Organizations often need to understand, analyze and improve their processes. Different departments must then form a common picture in process optimization workshops: Where does our process begin and where does it end? What are secondary processes and interfaces? How deep do we have to go into the details? In this post,  bikablo explores how to find a common language for this.

by Frank Wesseler and Andrea Wendt


“What do these boxes and arrows have to do with me?”

There are established techniques, codes and presentation forms for process documentation. They work for process experts, e.g. Lean Six Sigma consultants. For everyone else who has the knowledge for change inside them, such diagrams are often an incomprehensible “visual foreign language”. They lack emotion, dynamics and clarity. And they are created on the computer, not in dialog.

Data flow diagrams are exact, but not very descriptive. Anyone who has not mastered this secret language will be at a loss.

In the process workshop, it is crucial that everyone involved opens up and shares their daily experiences. However, crucial information is often only exchanged behind closed doors during coffee breaks. Even those who did not participate in the workshop later find it difficult to understand and identify with a digitally created process map. No one has the desire to look at it closely and think about it further, “What do these boxes and arrows have to do with me?”

How do you encourage stakeholders to participate and be creative?

According to neurobiologist Gerald Hüther, logical thinking alone is not enough to understand complex relationships and make wise decisions. We need a unity of thinking, feeling and acting; rationality and emotionality; spirit, soul and body. “There is no problem that can’t be helped with a picture,” says visualization author Dan Roam (“Explained on a Napkin”). And so, at bikablo, we have developed techniques, methodological approaches, and a visual vocabulary that makes designing workflows an exciting, joyful, creative, and insightful learning journey – with pen in hand, of course!
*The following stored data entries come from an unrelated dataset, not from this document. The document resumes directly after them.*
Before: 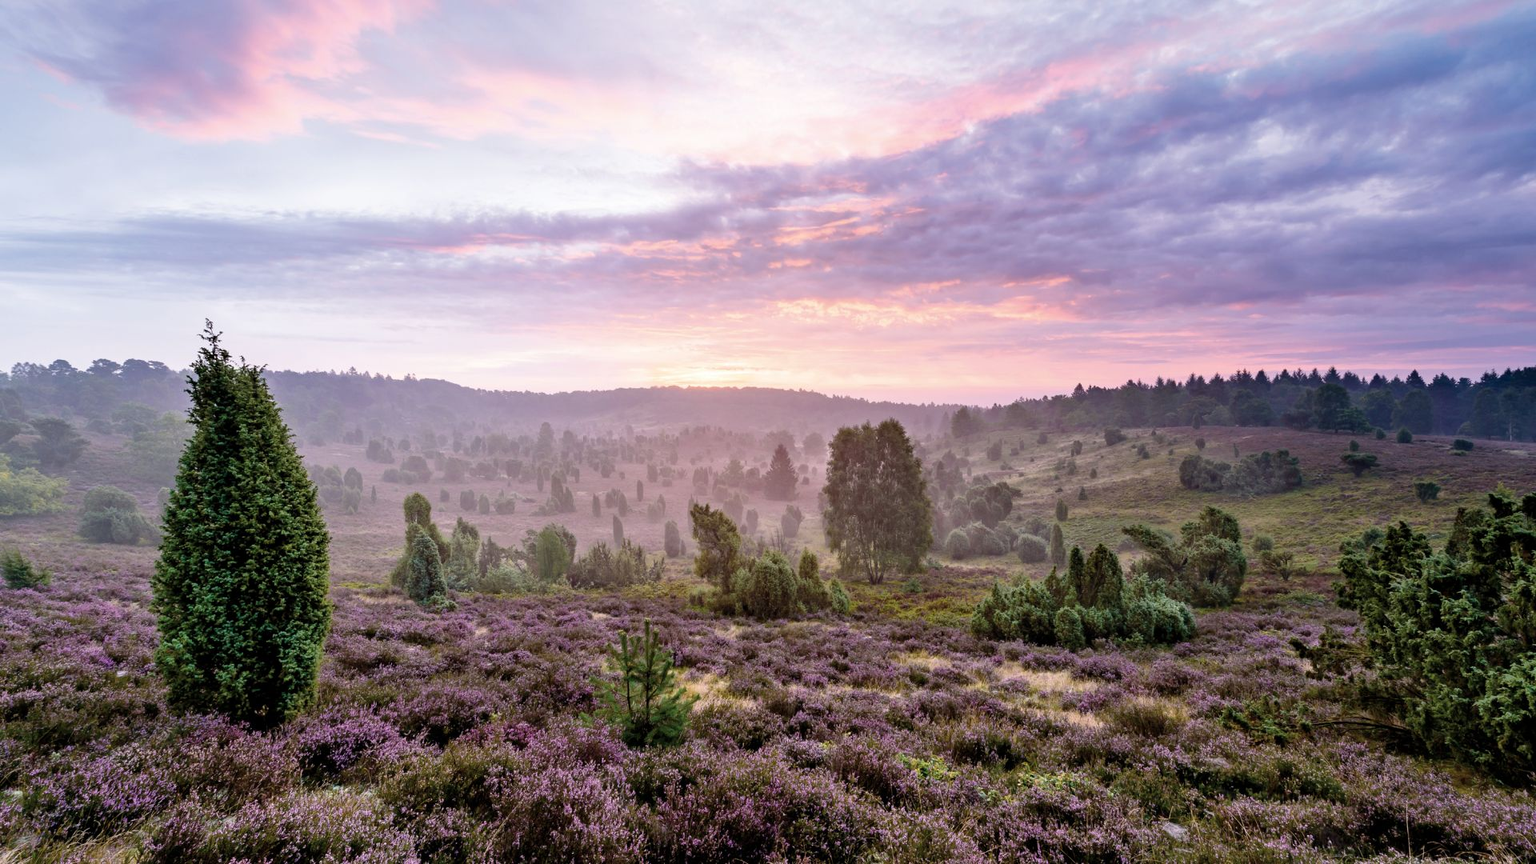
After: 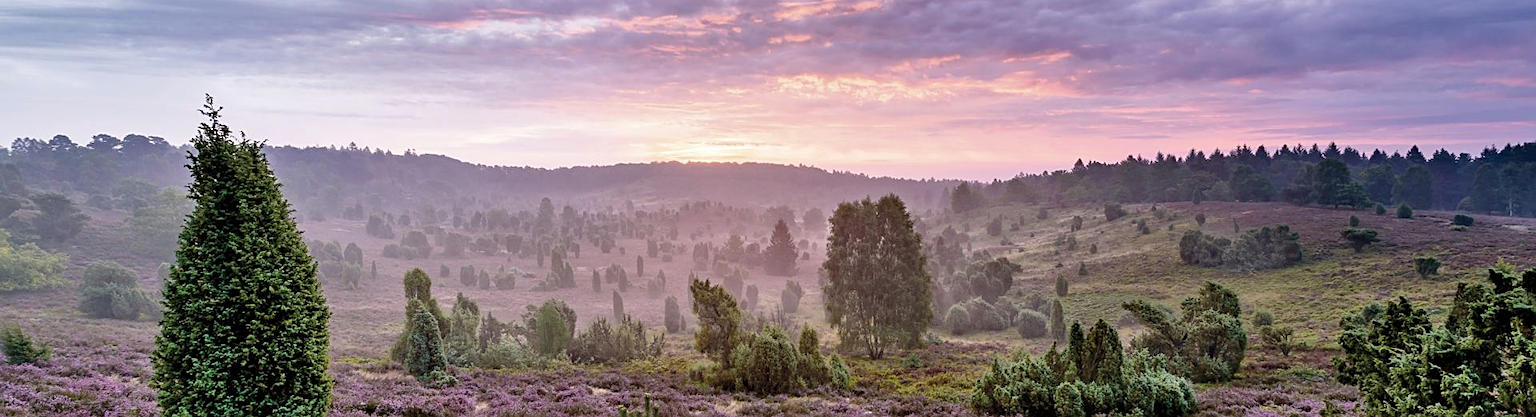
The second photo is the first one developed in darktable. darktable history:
sharpen: on, module defaults
crop and rotate: top 26.056%, bottom 25.543%
shadows and highlights: soften with gaussian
In bikablo’s Visual Process Mapping training (part of the Visual Facilitator Curriculum), people involved in processes learn to rethink and visualize workflows. With the help of a quick and applicable drawing technique (“bikablo quick and dirty”) we establish immediate relevance and visualize concrete problems. For this purpose, we convey success factors for different process levels and reflect on the resulting visualizations in the learning group.